One of the other ways – is by entering a system I’ve made. It’s about changing the letters – like when you musically play a tone – and then play the tone a fifth higher. I put the alphabet like this – the consonants: V-W; R; H; F; T-D; B-P; C-CH; S-SCH-X-Z; K-G; L; M; N. And the vowels: U-O-A-Ø-E-Y-I-U. Then when I have a poem, I would like to tune – I take each consonant letter in the poem and ‘play’ them a fifth higher. I now imagine this consonant row as taking actually place in a fifth circle (kvintcirkel). And I see this circle as an outside world with the vowels inside – sometimes as a row by its own – and other times the vowels are under or behind the consonants. U and E behind V; A behind R and Ch; O behind H, K and N; Ø and Ei behind F; Y behind T and D; I behind B and P; A behind C and Ch; E behind S, Sch, X and Z; U behind L and M.

Problems to solve -
[1] Extract the portion of the passage on the letter system from "One of the other" up to and including "behind L and M.".
[2] In the passage on the letter system, which vowel is placed behind B and P?
[3] Write what comes next in the passage on the fifth-circle letter system, picking up after its final sentence.

Extracted information -
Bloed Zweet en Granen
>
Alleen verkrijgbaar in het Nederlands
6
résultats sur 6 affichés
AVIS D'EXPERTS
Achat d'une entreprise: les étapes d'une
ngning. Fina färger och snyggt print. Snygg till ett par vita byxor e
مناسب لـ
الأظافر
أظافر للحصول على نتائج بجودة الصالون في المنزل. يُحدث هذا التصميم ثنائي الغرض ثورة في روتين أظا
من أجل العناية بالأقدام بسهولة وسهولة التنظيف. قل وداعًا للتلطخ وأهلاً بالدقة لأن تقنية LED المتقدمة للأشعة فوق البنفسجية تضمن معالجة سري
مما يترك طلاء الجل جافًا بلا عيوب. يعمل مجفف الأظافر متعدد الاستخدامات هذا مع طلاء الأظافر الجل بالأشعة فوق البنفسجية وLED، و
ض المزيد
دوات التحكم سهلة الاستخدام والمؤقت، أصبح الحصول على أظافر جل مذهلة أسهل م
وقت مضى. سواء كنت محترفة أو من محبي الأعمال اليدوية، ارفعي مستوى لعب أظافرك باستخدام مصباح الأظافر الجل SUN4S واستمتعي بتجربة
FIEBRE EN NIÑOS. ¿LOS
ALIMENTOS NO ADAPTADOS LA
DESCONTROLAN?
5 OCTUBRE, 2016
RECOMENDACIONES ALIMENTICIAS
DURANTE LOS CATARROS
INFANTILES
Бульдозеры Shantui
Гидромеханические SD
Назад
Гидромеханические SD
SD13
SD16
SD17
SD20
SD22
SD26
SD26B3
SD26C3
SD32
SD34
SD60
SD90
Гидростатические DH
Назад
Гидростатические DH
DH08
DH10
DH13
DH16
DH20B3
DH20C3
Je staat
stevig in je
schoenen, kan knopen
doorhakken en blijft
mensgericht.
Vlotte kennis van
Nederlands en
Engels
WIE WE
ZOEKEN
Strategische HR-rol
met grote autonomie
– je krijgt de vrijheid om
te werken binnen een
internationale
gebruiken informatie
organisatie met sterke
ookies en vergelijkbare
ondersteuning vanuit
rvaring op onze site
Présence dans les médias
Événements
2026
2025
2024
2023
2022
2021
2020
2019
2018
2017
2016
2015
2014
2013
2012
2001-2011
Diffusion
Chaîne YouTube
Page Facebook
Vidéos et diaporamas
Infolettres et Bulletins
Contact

Responses -
[1]
One of the other ways – is by entering a system I’ve made. It’s about changing the letters – like when you musically play a tone – and then play the tone a fifth higher. I put the alphabet like this – the consonants: V-W; R; H; F; T-D; B-P; C-CH; S-SCH-X-Z; K-G; L; M; N. And the vowels: U-O-A-Ø-E-Y-I-U. Then when I have a poem, I would like to tune – I take each consonant letter in the poem and ‘play’ them a fifth higher. I now imagine this consonant row as taking actually place in a fifth circle (kvintcirkel). And I see this circle as an outside world with the vowels inside – sometimes as a row by its own – and other times the vowels are under or behind the consonants. U and E behind V; A behind R and Ch; O behind H, K and N; Ø and Ei behind F; Y behind T and D; I behind B and P; A behind C and Ch; E behind S, Sch, X and Z; U behind L and M.

[2] I

[3]
 

 

 

Then I do like the Hebrews – I put vowels in between where they seem missing. And then a sentence like WHAT IS YOUR CREATIVE PROCES WHEN MAKING SOUND POEMS can become:

 

 

 

HADØCH UL JAFO KOFYCHY SCHÄFALL HODYR WØMURM LAROCH SAYWYL.

 

 

 

Seeing the vowels uoaøeyiu like a C major scale – I’ve got from my training with eurythmy. But afterwards I’ve found the method with changing letters already (of course already) is used in the TALMUD, the holy bible. Many of the sentences (that actually was sung) is made by changing letters. And in the bible the prescription is the alphabet above the backward alphabet. Using this method would make the word MORGUNBLAĐ = KÝHSÉJÞLÖV.

 

 

 

[As you may mark the letter ‘L’ in the Icelandic language will stay unchanged whole way through].

 

 

 

 

 

 

 

When I came to Denmark four years old, my parents stopped speaking Icelandic to me. In a month I then learned to speak and so wie so understand Danish. And I more or less forgot to speak Icelandic. So now my ability to speak Icelandic is like a four or five year old child. But anyway I have used this in some of my sound poems.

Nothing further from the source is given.